Start of Block

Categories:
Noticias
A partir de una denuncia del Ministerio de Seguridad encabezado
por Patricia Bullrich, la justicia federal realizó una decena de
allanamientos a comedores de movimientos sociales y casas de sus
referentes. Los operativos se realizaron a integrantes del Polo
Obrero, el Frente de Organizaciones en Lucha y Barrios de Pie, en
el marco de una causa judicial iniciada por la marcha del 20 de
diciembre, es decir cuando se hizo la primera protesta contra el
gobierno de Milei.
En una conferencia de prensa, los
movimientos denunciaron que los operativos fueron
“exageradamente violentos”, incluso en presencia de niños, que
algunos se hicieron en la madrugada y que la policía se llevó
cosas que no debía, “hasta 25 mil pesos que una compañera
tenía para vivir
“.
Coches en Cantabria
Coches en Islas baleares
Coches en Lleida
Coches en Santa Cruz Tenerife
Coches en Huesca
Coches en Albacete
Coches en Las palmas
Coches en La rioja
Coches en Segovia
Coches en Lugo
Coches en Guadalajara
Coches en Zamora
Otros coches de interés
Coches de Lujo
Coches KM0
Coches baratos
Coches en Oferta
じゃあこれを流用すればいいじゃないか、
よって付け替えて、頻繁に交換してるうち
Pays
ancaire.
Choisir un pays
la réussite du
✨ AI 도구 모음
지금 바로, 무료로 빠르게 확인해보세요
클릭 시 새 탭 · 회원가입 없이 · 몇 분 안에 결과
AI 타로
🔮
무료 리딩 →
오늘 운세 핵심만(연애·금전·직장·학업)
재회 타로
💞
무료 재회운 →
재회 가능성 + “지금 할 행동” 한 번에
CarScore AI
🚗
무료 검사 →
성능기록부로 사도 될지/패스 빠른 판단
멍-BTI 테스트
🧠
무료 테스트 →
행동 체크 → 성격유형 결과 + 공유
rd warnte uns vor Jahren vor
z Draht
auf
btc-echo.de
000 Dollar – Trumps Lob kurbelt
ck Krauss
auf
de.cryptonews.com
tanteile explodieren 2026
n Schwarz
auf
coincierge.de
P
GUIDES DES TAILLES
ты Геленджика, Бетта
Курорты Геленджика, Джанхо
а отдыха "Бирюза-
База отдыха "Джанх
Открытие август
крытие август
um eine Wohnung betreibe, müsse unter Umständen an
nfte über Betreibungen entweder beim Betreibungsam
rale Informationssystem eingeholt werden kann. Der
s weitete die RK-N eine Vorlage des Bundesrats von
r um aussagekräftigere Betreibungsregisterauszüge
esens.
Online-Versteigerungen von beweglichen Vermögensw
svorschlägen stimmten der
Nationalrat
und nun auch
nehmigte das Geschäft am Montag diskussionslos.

End of Block

Work required: Across the whole listing above, report each line that includes "Геленджика".

Task output:
ты Геленджика, Бетта
Курорты Геленджика, Джанхо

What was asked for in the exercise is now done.